Генка не слышал, он снова полз вверх. Теперь он продвигался медленно, экономя силы, и видел уже и бумажку на подошве сапога, и собранные меха гармони, и удивленный красный глаз петуха.
Пальцы побелели от напряжения, ногти почернели, мокрые волосы прилипли ко лбу.
Генка глянул вверх, прямо на солнце – не щурясь, и прохрипел:
– Господи, помоги…
Было еще метра два, не больше.
Генка опустил голову, глянул туда, и земля и толпа внизу качнулись вдруг и стали заваливаться набок. Генка торопливо зажмурил глаза, прижался лбом к холодному дереву.
– Ой, разобьется! Ой, разобьется! – причитала старушка в платке.
Иван молчал. Молчали и его попутчики: Тарасов и Красильников. Водитель тоже молчал. Только мелодично позвякивали стоящие на первом сиденье два ящика водки.
Генка торопливо полз вверх, уже не думая о силах, которых не осталось. Петух вертел головой и готовился клюнуть.
– Башку откручу, – хрипло пригрозил Генка, протягивая к петуху руку, но почему-то передумал, стал сдергивать сапоги и разорвал руку о вбитый рядом гвоздь. Кровь побежала вниз по руке к мокрой соленой подмышке, по туловищу.
– Козлы! – ругнулся Генка, не чувствуя боли, сорвал сапоги и крикнул вниз, не глядя: – Ловите!
– А-аах! – Толпа расступилась, образовав черную воронку, и, как только сапоги упали в нее, снова сомкнулась.
Генка осторожно снял гармонь, укрепил ремень на плече, стал протягивать руку к петуху, улыбаясь ему измученно и притворно:
– Пе-етя… Пе-е-етя!
Петух и не думал клеваться, лишь жалобно заклохтал.
– Бросай, долетит! – крикнули снизу.
– Ща, – пообещал Генка, наматывая на руку веревку.

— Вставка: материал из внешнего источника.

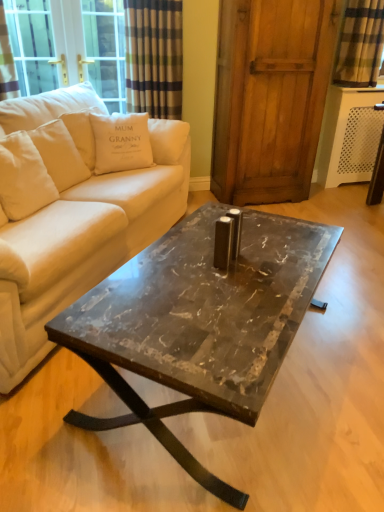
Consider the image. What is the approximate width of wooden screen door at center?

wooden screen door at center is 17.50 inches in width.

In order to face white cotton cushion at upper left, which is the first pillow from right to left, should I rotate leftwards or rightwards?

To face it directly, rotate left by 9.490 degrees.

You are a GUI agent. You are given a task and a screenshot of the screen. Output one action in this format:
    pyautogui.click(x=<x>, y=<y>)
    Task: Click on the beige fabric couch at center
    The height and width of the screenshot is (512, 384).
    Given the screenshot: What is the action you would take?
    pyautogui.click(x=75, y=208)

Measure the distance between point (x=83, y=115) and camera.

A distance of 8.57 feet exists between point (x=83, y=115) and camera.

Image resolution: width=384 pixels, height=512 pixels. I want to click on wooden screen door at center, so click(270, 97).

Which object is wider, beige fabric couch at center or plaid fabric curtain at upper right?

With larger width is beige fabric couch at center.

Is beige fabric couch at center outside of plaid fabric curtain at upper right?

Yes, beige fabric couch at center is located beyond the bounds of plaid fabric curtain at upper right.

Considering the relative sizes of beige fabric couch at center and plaid fabric curtain at upper right in the image provided, is beige fabric couch at center bigger than plaid fabric curtain at upper right?

Indeed, beige fabric couch at center has a larger size compared to plaid fabric curtain at upper right.

Is beige fabric couch at center not close to plaid fabric curtain at upper right?

Yes.

Looking at this image, between plaid fabric curtain at upper right and white cotton cushion at upper left, which is the first pillow from right to left, which one is positioned behind?

Positioned behind is plaid fabric curtain at upper right.

Which of these two, plaid fabric curtain at upper right or white cotton cushion at upper left, which is the first pillow from right to left, stands taller?

plaid fabric curtain at upper right.

Which is more to the left, plaid fabric curtain at upper right or white cotton cushion at upper left, which is the first pillow from right to left?

Positioned to the left is white cotton cushion at upper left, which is the first pillow from right to left.

From the image's perspective, relative to white cotton cushion at upper left, which is the first pillow from right to left, is plaid fabric curtain at upper right above or below?

From the image's perspective, plaid fabric curtain at upper right appears above white cotton cushion at upper left, which is the first pillow from right to left.

Find the location of a particular element. This screenshot has width=384, height=512. screen door below the plaid fabric curtain at upper right (from a real-world perspective) is located at coordinates (270, 97).

Does plaid fabric curtain at upper right have a larger size compared to wooden screen door at center?

Incorrect, plaid fabric curtain at upper right is not larger than wooden screen door at center.

Measure the distance between plaid fabric curtain at upper right and wooden screen door at center.

They are 56.12 centimeters apart.

Does plaid fabric curtain at upper right lie in front of wooden screen door at center?

That is False.

Which of these two, beige fabric couch at center or marble/black at center, stands shorter?

With less height is marble/black at center.

Does point (117, 236) lie behind point (88, 347)?

That is True.

Is beige fabric couch at center in front of or behind marble/black at center in the image?

Clearly, beige fabric couch at center is behind marble/black at center.

Is plaid fabric curtain at upper right looking in the opposite direction of marble/black at center?

plaid fabric curtain at upper right does not have its back to marble/black at center.

Which of these two, plaid fabric curtain at upper right or marble/black at center, stands shorter?

Standing shorter between the two is marble/black at center.

From the image's perspective, is plaid fabric curtain at upper right located above or below marble/black at center?

Clearly, from the image's perspective, plaid fabric curtain at upper right is above marble/black at center.

Which is more to the left, plaid fabric curtain at upper right or marble/black at center?

Positioned to the left is marble/black at center.

Is marble/black at center directly adjacent to white cotton pillow at upper left, which appears as the first pillow when viewed from the left?

They are not placed beside each other.

Does point (307, 288) lie behind point (97, 112)?

No, (307, 288) is closer to viewer.

From the picture: Is marble/black at center not within white cotton pillow at upper left, which appears as the first pillow when viewed from the left?

Yes.

Is marble/black at center thinner than white cotton pillow at upper left, which ranks as the second pillow in right-to-left order?

No.

From the image's perspective, is white cotton pillow at upper left, which appears as the first pillow when viewed from the left, located above or below marble/black at center?

From the image's perspective, white cotton pillow at upper left, which appears as the first pillow when viewed from the left, appears above marble/black at center.

Is marble/black at center at the back of white cotton pillow at upper left, which appears as the first pillow when viewed from the left?

No, marble/black at center is not at the back of white cotton pillow at upper left, which appears as the first pillow when viewed from the left.

Which is closer, (x=78, y=126) or (x=176, y=445)?

Point (x=78, y=126) is farther from the camera than point (x=176, y=445).

In the image, there is a beige fabric couch at center. Where is `curtain above it (from the image's perspective)`? This screenshot has width=384, height=512. curtain above it (from the image's perspective) is located at coordinates (360, 44).

From the image's perspective, starting from the plaid fabric curtain at upper right, which pillow is the 2nd one below? Please provide its 2D coordinates.

[(121, 142)]

Based on their spatial positions, is wooden screen door at center or white cotton cushion at upper left, arranged as the second pillow when viewed from the left, further from marble/black at center?

Result: Among the two, wooden screen door at center is located further to marble/black at center.

When comparing their distances from wooden screen door at center, does white cotton pillow at upper left, which appears as the first pillow when viewed from the left, or plaid fabric curtain at upper right seem closer?

plaid fabric curtain at upper right lies closer to wooden screen door at center than the other object.

Looking at the image, which one is located closer to white cotton pillow at upper left, which ranks as the second pillow in right-to-left order, white cotton cushion at upper left, arranged as the second pillow when viewed from the left, or plaid fabric curtain at upper right?

white cotton cushion at upper left, arranged as the second pillow when viewed from the left, is positioned closer to the anchor white cotton pillow at upper left, which ranks as the second pillow in right-to-left order.

Considering their positions, is white cotton cushion at upper left, arranged as the second pillow when viewed from the left, positioned further to marble/black at center than wooden screen door at center?

The object further to marble/black at center is wooden screen door at center.

Considering their positions, is beige fabric couch at center positioned further to marble/black at center than plaid fabric curtain at upper right?

Among the two, plaid fabric curtain at upper right is located further to marble/black at center.

Estimate the real-world distances between objects in this image. Which object is further from wooden screen door at center, white cotton cushion at upper left, which is the first pillow from right to left, or beige fabric couch at center?

The object further to wooden screen door at center is beige fabric couch at center.

Looking at this image, looking at the image, which one is located closer to white cotton cushion at upper left, arranged as the second pillow when viewed from the left, beige fabric couch at center or white cotton pillow at upper left, which appears as the first pillow when viewed from the left?

Among the two, white cotton pillow at upper left, which appears as the first pillow when viewed from the left, is located nearer to white cotton cushion at upper left, arranged as the second pillow when viewed from the left.

Considering their positions, is marble/black at center positioned closer to white cotton pillow at upper left, which ranks as the second pillow in right-to-left order, than white cotton cushion at upper left, which is the first pillow from right to left?

white cotton cushion at upper left, which is the first pillow from right to left, lies closer to white cotton pillow at upper left, which ranks as the second pillow in right-to-left order, than the other object.

Find the location of a particular element. This screenshot has height=512, width=384. pillow between white cotton pillow at upper left, which appears as the first pillow when viewed from the left, and plaid fabric curtain at upper right from left to right is located at coordinates (121, 142).

Image resolution: width=384 pixels, height=512 pixels. Find the location of `pillow between beige fabric couch at center and white cotton cushion at upper left, which is the first pillow from right to left, from front to back`. pillow between beige fabric couch at center and white cotton cushion at upper left, which is the first pillow from right to left, from front to back is located at coordinates (82, 134).

This screenshot has height=512, width=384. Find the location of `studio couch between marble/black at center and white cotton cushion at upper left, which is the first pillow from right to left, from front to back`. studio couch between marble/black at center and white cotton cushion at upper left, which is the first pillow from right to left, from front to back is located at coordinates (x=75, y=208).

This screenshot has width=384, height=512. Identify the location of screen door situated between white cotton pillow at upper left, which appears as the first pillow when viewed from the left, and plaid fabric curtain at upper right from left to right. (270, 97).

И еще раз, напоследок, посмотрел вниз. И на ждущую толпу, и на яркий фанерный городок, на пляшущих, поющих и декламирующих, на торгующих и стоящих в очередях людей, на реку, на фабрику – на весь свой белый свет.

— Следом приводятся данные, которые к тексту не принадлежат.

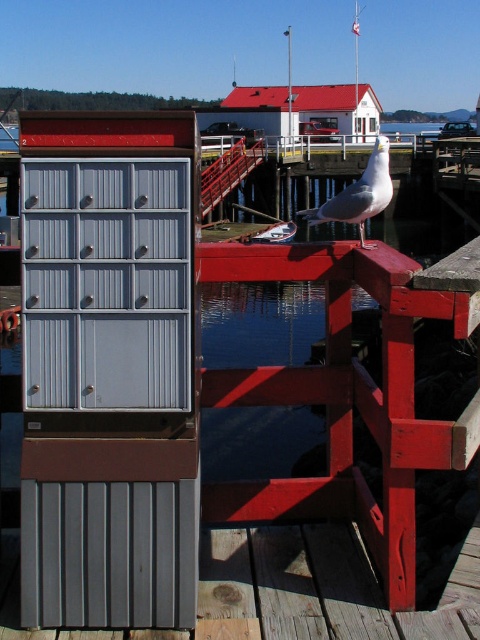
Which of these two, gray plastic drawers at center or white matte seagull at center, stands shorter?

With less height is gray plastic drawers at center.

Is gray plastic drawers at center wider than white matte seagull at center?

In fact, gray plastic drawers at center might be narrower than white matte seagull at center.

Who is more distant from viewer, (86, 230) or (344, 189)?

Positioned behind is point (344, 189).

Find the location of a particular element. gray plastic drawers at center is located at coordinates click(106, 234).

Can you confirm if gray plastic drawers at left is thinner than white matte seagull at center?

Yes.

Can you confirm if gray plastic drawers at left is smaller than white matte seagull at center?

Correct, gray plastic drawers at left occupies less space than white matte seagull at center.

Image resolution: width=480 pixels, height=640 pixels. What are the coordinates of `gray plastic drawers at left` in the screenshot? It's located at (x=106, y=184).

Is point (113, 344) farther from camera compared to point (360, 205)?

No.

The height and width of the screenshot is (640, 480). What do you see at coordinates (107, 360) in the screenshot?
I see `matte gray drawers at center` at bounding box center [107, 360].

Which is behind, point (104, 321) or point (332, 205)?

The point (332, 205) is behind.

Locate an element on the screen. matte gray drawers at center is located at coordinates (107, 360).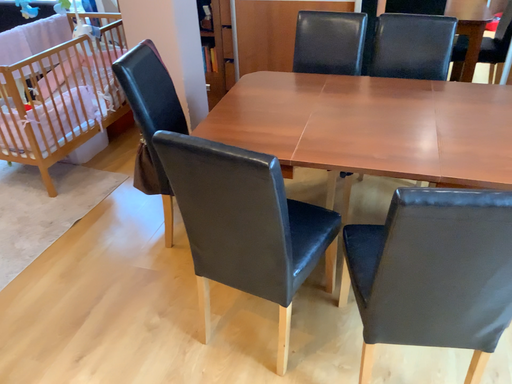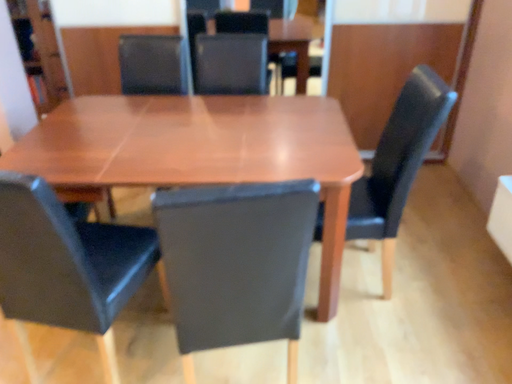
Question: Which way did the camera rotate in the video?

Choices:
 (A) rotated left
 (B) rotated right

Answer: (B)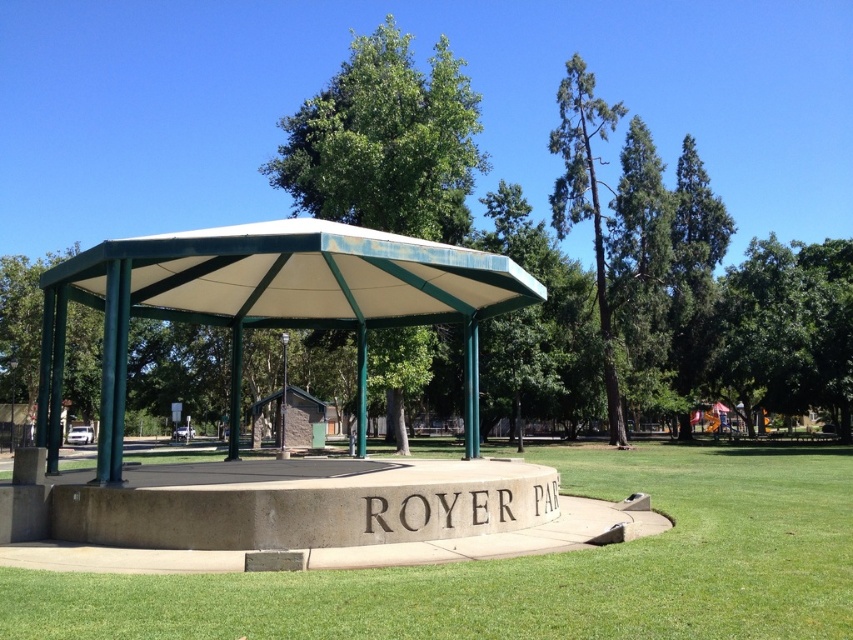
Is green fabric canopy at center taller than green textured tree at upper right?

No, green fabric canopy at center is not taller than green textured tree at upper right.

Who is higher up, green fabric canopy at center or green textured tree at upper right?

green textured tree at upper right is above.

Which is behind, point (323, 316) or point (592, 125)?

The point (592, 125) is behind.

In order to click on green fabric canopy at center in this screenshot , I will do `click(270, 304)`.

Does green leafy tree at center have a greater width compared to green textured tree at upper right?

Yes.

In the scene shown: Does green leafy tree at center appear under green textured tree at upper right?

Indeed, green leafy tree at center is positioned under green textured tree at upper right.

Which is behind, point (451, 145) or point (554, 184)?

Point (554, 184)

The width and height of the screenshot is (853, 640). Identify the location of green leafy tree at center. (386, 141).

Who is positioned more to the left, green grass at center or green fabric canopy at center?

Positioned to the left is green fabric canopy at center.

Which of these two, green grass at center or green fabric canopy at center, stands taller?

green fabric canopy at center is taller.

Between point (527, 592) and point (376, 291), which one is positioned in front?

Point (527, 592)

What are the coordinates of `green grass at center` in the screenshot? It's located at (532, 570).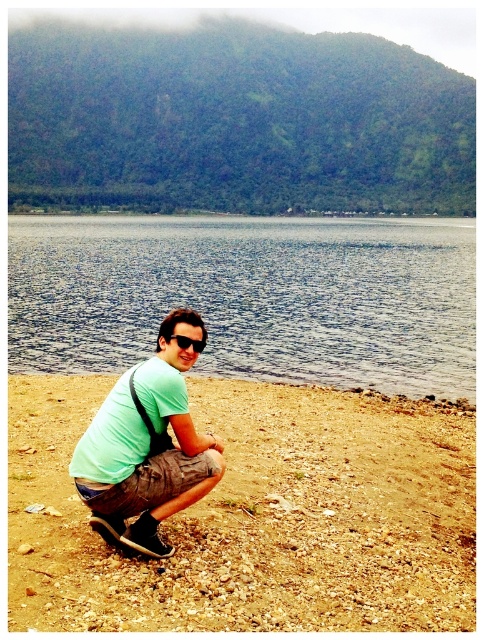
Can you confirm if brown gravelly sand at lower center is smaller than black plastic sunglasses at center?

No.

Which is in front, point (351, 536) or point (169, 339)?

Point (169, 339) is more forward.

Who is more forward, (x=218, y=506) or (x=195, y=339)?

Point (x=195, y=339)

The width and height of the screenshot is (484, 640). I want to click on brown gravelly sand at lower center, so click(256, 516).

In the scene shown: Does brown gravelly sand at lower center have a lesser width compared to green matte shirt at center?

Incorrect, brown gravelly sand at lower center's width is not less than green matte shirt at center's.

Does brown gravelly sand at lower center appear over green matte shirt at center?

Actually, brown gravelly sand at lower center is below green matte shirt at center.

What do you see at coordinates (256, 516) in the screenshot? I see `brown gravelly sand at lower center` at bounding box center [256, 516].

Locate an element on the screen. brown gravelly sand at lower center is located at coordinates (256, 516).

Locate an element on the screen. Image resolution: width=484 pixels, height=640 pixels. brown gravelly sand at lower center is located at coordinates (256, 516).

Can you confirm if brown gravelly sand at lower center is wider than blue water at center?

In fact, brown gravelly sand at lower center might be narrower than blue water at center.

Is point (317, 493) positioned in front of point (133, 355)?

Yes, it is in front of point (133, 355).

Locate an element on the screen. brown gravelly sand at lower center is located at coordinates (256, 516).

– Ну и чего? – спросил себя Генка.
– А вот и молодец-удалец, выше всех наверх залез! – кричал, обращаясь к Генке и к толпе, массовик.
Генка стоял, покачиваясь на кривых, согнутых в коленях ногах, с окровавленным боком, в мокрых от пота трусах.
– В крови-то, господи, в крови-то весь, – суетилась рядом старушка, вытирая тряпицей кровь.
– Ой ты, добрый молодец, как вас звать-величать? На каком предприятии трудитесь? – допытывался массовик.
– Да Голованов это, Гендоз… С фабрики набойщик. Его каждая собака знает!
– А… са… сапоги… где? – задыхаясь, спросил Генка.
– Сапоги… Сапоги… Сапоги… – задвигалась, заволновалась толпа, ища у себя сапоги и не находя их, пока какой-то крупный мужик, вызывая огонь на себя, не ответил спокойно и мрачно:
– Сперли, бросать не надо было!
– Не перевелись богатыри на русской земле! – кругами ходил вокруг Генки массовик. – Через леса темные, через горы высокие!..
– Сперли!! – подхватила толпа и насмешливо, и сожалеюще.